• [Task directions]:
Copy everything in the listing below word for word, apart from any images.

• [Source material]:
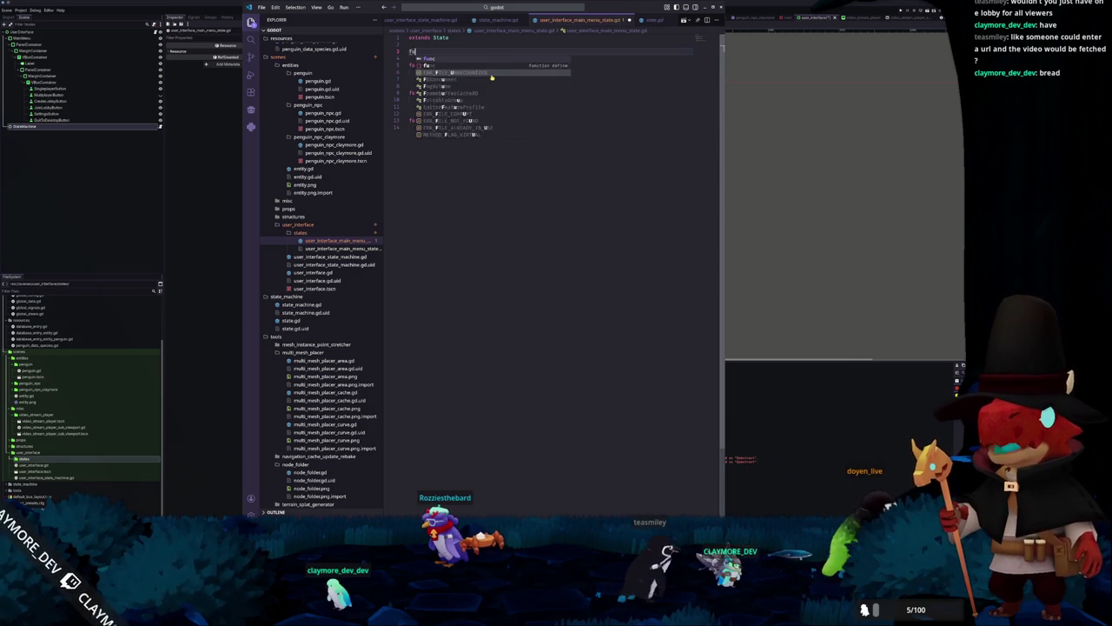
{"action": "key", "text": "Return"}
{"action": "key", "text": "Return"}
{"action": "type", "text": "pass"}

• [Result for this exercise]:
{"action": "key", "text": "Return"}
{"action": "key", "text": "Return"}
{"action": "type", "text": "pass"}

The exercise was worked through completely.